Stored data:
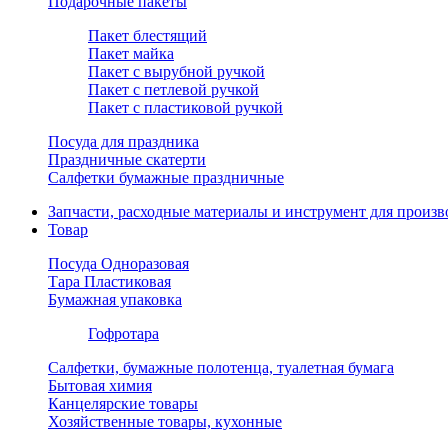
Подарочные пакеты
Пакет блестящий
Пакет майка
Пакет с вырубной ручкой
Пакет с петлевой ручкой
Пакет с пластиковой ручкой
Посуда для праздника
Праздничные скатерти
Салфетки бумажные праздничные
Запчасти, расходные материалы и инструмент для произв
Товар
Посуда Одноразовая
Тара Пластиковая
Бумажная упаковка
Гофротара
Салфетки, бумажные полотенца, туалетная бумага
Бытовая химия
Канцелярские товары
Хозяйственные товары, кухонные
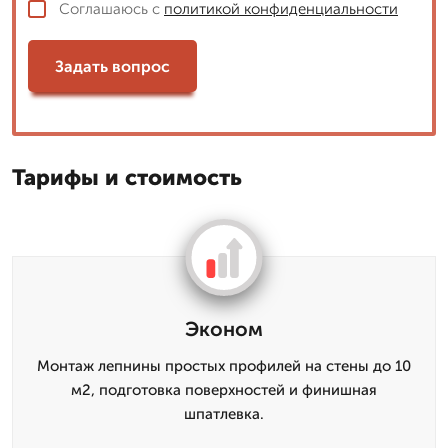
Соглашаюсь с
политикой конфиденциальности
Задать вопрос
Тарифы и стоимость
Эконом
Монтаж лепнины простых профилей на стены до 10
м2, подготовка поверхностей и финишная
шпатлевка.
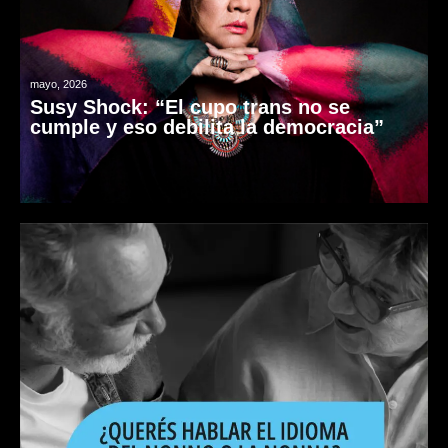
mayo, 2026
Susy Shock: “El cupo trans no se
cumple y eso debilita la democracia”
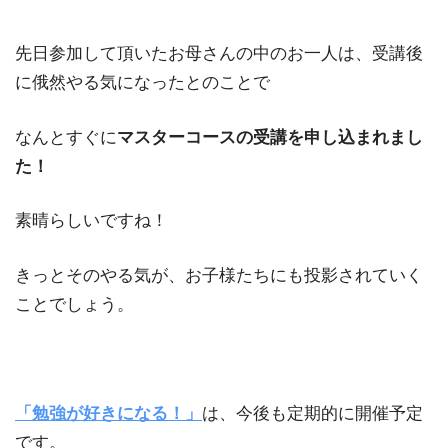
先日参加して頂いたお母さんの中のお一人は、受講後
に俄然やる気になったとのことで
なんとすぐに
マスターコースの受講を申し込まれまし
た！
素晴らしいですね！
きっとそのやる気が、お子様たちにも投影されていく
ことでしょう。
「勉強が好きになる！」
は、今後も定期的に開催予定
です。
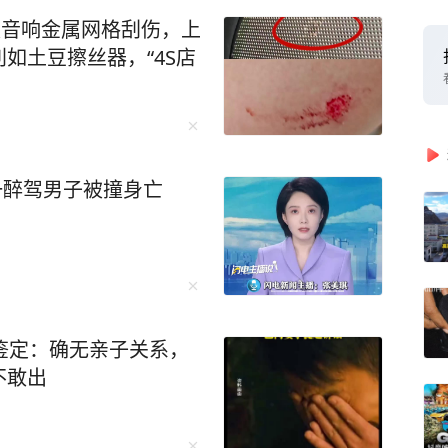
被音响金属网格刮伤，上
如土豆擦丝器，“4S店
一醉驾男子被撞身亡
鉴定：确无亲子关系，
不敢出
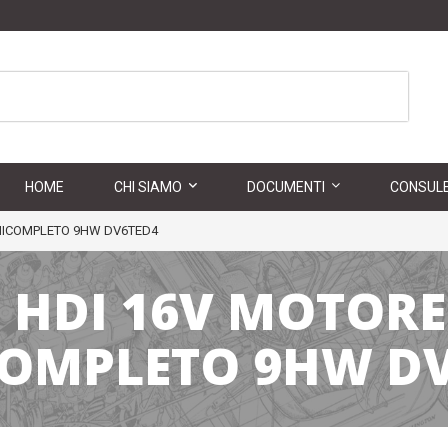
HOME
CHI SIAMO
DOCUMENTI
CONSULE
EMICOMPLETO 9HW DV6TED4
0 HDI 16V MOTORE
OMPLETO 9HW D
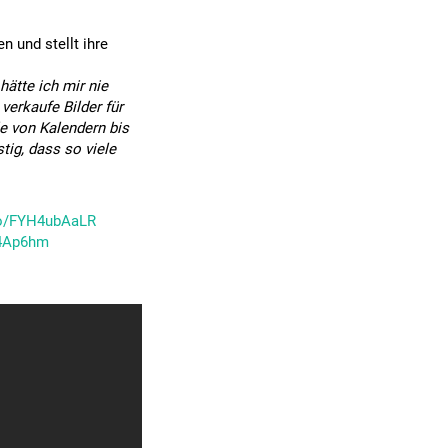
n und stellt ihre
hätte ich mir nie
verkaufe Bilder für
le von Kalendern bis
tig, dass so viele
.co/FYH4ubAaLR
k4Ap6hm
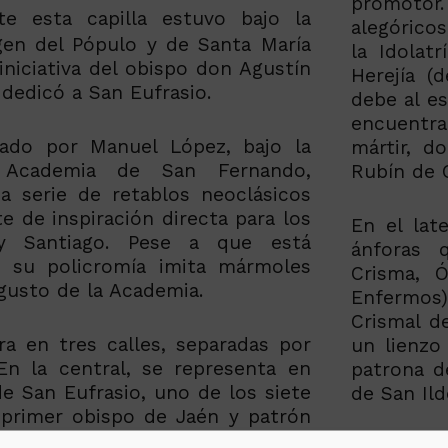
promoto
te esta capilla estuvo bajo la
alegóricos
gen del Pópulo y de Santa María
la Idolatr
niciativa del obispo don Agustín
Herejía (d
dedicó a San Eufrasio.
debe al es
encuentra 
ñado por Manuel López, bajo la
mártir, d
 Academia de San Fernando,
Rubín de C
a serie de retablos neoclásicos
te de inspiración directa para los
En el lat
 Santiago. Pese a que está
ánforas 
, su policromía imita mármoles
Crisma, 
gusto de la Academia.
Enfermos)
Crismal d
ra en tres calles, separadas por
un lienzo 
En la central, se representa en
patrona de
de San Eufrasio, uno de los siete
de San Ild
 primer obispo de Jaén y patrón
s calles laterales aparecen santos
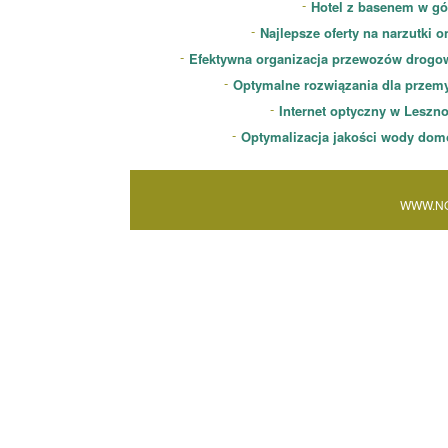
Hotel z basenem w gó
Najlepsze oferty na narzutki o
Efektywna organizacja przewozów drogo
Optymalne rozwiązania dla przem
Internet optyczny w Leszn
Optymalizacja jakości wody dom
WWW.NO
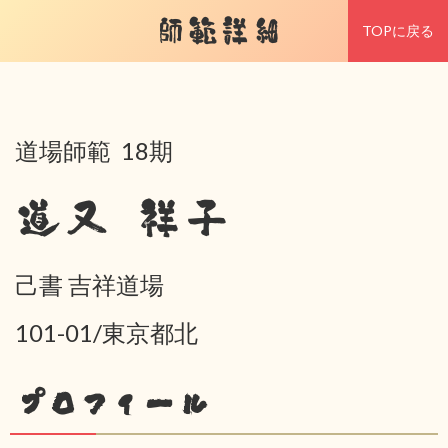
師範詳細
TOPに戻る
道場師範 18期
道又 祥子
己書 吉祥道場
101-01/東京都北
プロフィール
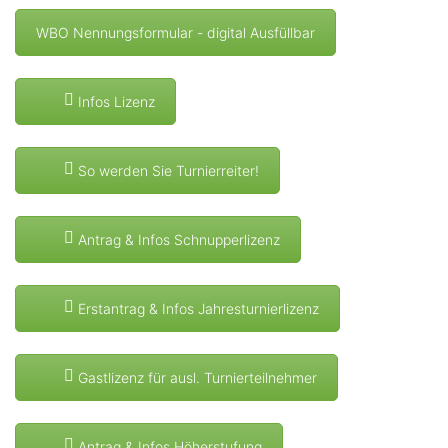
WBO Nennungsformular - digital Ausfüllbar
Infos Lizenz
So werden Sie Turnierreiter!
Antrag & Infos Schnupperlizenz
Erstantrag & Infos Jahresturnierlizenz
Gastlizenz für ausl. Turnierteilnehmer
Antrag & Infos Höherstufung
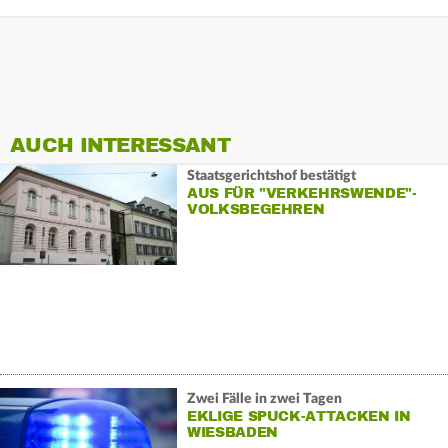
AUCH INTERESSANT
Staatsgerichtshof bestätigt
AUS FÜR "VERKEHRSWENDE"-
VOLKSBEGEHREN
Zwei Fälle in zwei Tagen
EKLIGE SPUCK-ATTACKEN IN
WIESBADEN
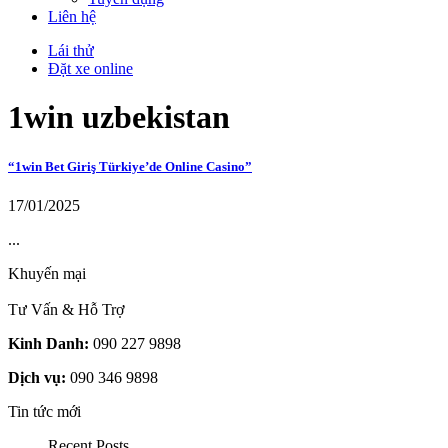
Liên hệ
Lái thử
Đặt xe online
1win uzbekistan
“1win Bet Giriş Türkiye’de Online Casino”
17/01/2025
...
Khuyến mại
Tư Vấn & Hỗ Trợ
Kinh Danh:
090 227 9898
Dịch vụ:
090 346 9898
Tin tức mới
Recent Posts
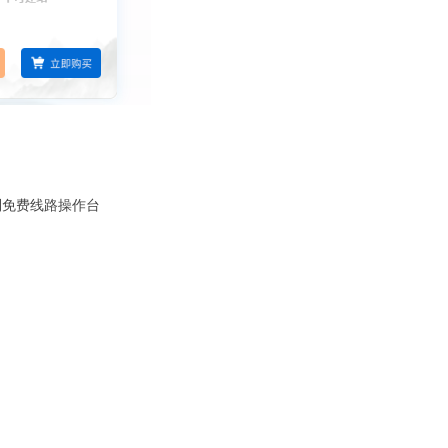
到免费线路操作台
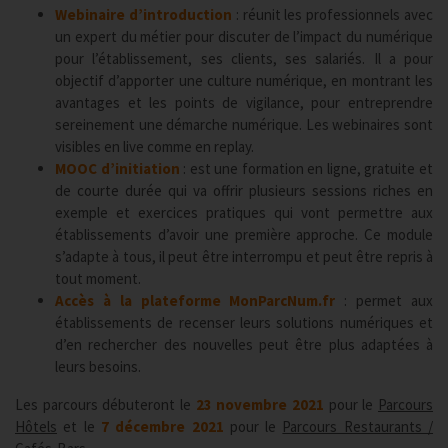
Webinaire d’introduction
: réunit les professionnels avec
un expert du métier pour discuter de l’impact du numérique
pour l’établissement, ses clients, ses salariés. Il a pour
objectif d’apporter une culture numérique, en montrant les
avantages et les points de vigilance, pour entreprendre
sereinement une démarche numérique. Les webinaires sont
visibles en live comme en replay.
MOOC d’initiation
: est une formation en ligne, gratuite et
de courte durée qui va offrir plusieurs sessions riches en
exemple et exercices pratiques qui vont permettre aux
établissements d’avoir une première approche. Ce module
s’adapte à tous, il peut être interrompu et peut être repris à
tout moment.
Accès à la plateforme MonParcNum.fr
: permet aux
établissements de recenser leurs solutions numériques et
d’en rechercher des nouvelles peut être plus adaptées à
leurs besoins.
Les parcours débuteront le
23 novembre 2021
pour le
Parcours
Hôtels
et le
7 décembre 2021
pour le
Parcours Restaurants /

* [TASK REQUIREMENTS]: Going from the line that contains "AUCH INTERESSANT" through the end of the listing, copy those lines again with "replay" swapped for "différé" and nothing else changed. Leave the pictures out.

* [RESPONSE]:
AUCH INTERESSANT
Staatsgerichtshof bestätigt
AUS FÜR "VERKEHRSWENDE"-
VOLKSBEGEHREN
Zwei Fälle in zwei Tagen
EKLIGE SPUCK-ATTACKEN IN
WIESBADEN
Liên hệ
Lái thử
Đặt xe online
1win uzbekistan
“1win Bet Giriş Türkiye’de Online Casino”
17/01/2025
...
Khuyến mại
Tư Vấn & Hỗ Trợ
Kinh Danh:
090 227 9898
Dịch vụ:
090 346 9898
Tin tức mới
Recent Posts
到免费线路操作台
Webinaire d’introduction
: réunit les professionnels avec
un expert du métier pour discuter de l’impact du numérique
pour l’établissement, ses clients, ses salariés. Il a pour
objectif d’apporter une culture numérique, en montrant les
avantages et les points de vigilance, pour entreprendre
sereinement une démarche numérique. Les webinaires sont
visibles en live comme en différé.
MOOC d’initiation
: est une formation en ligne, gratuite et
de courte durée qui va offrir plusieurs sessions riches en
exemple et exercices pratiques qui vont permettre aux
établissements d’avoir une première approche. Ce module
s’adapte à tous, il peut être interrompu et peut être repris à
tout moment.
Accès à la plateforme MonParcNum.fr
: permet aux
établissements de recenser leurs solutions numériques et
d’en rechercher des nouvelles peut être plus adaptées à
leurs besoins.
Les parcours débuteront le
23 novembre 2021
pour le
Parcours
Hôtels
et le
7 décembre 2021
pour le
Parcours Restaurants /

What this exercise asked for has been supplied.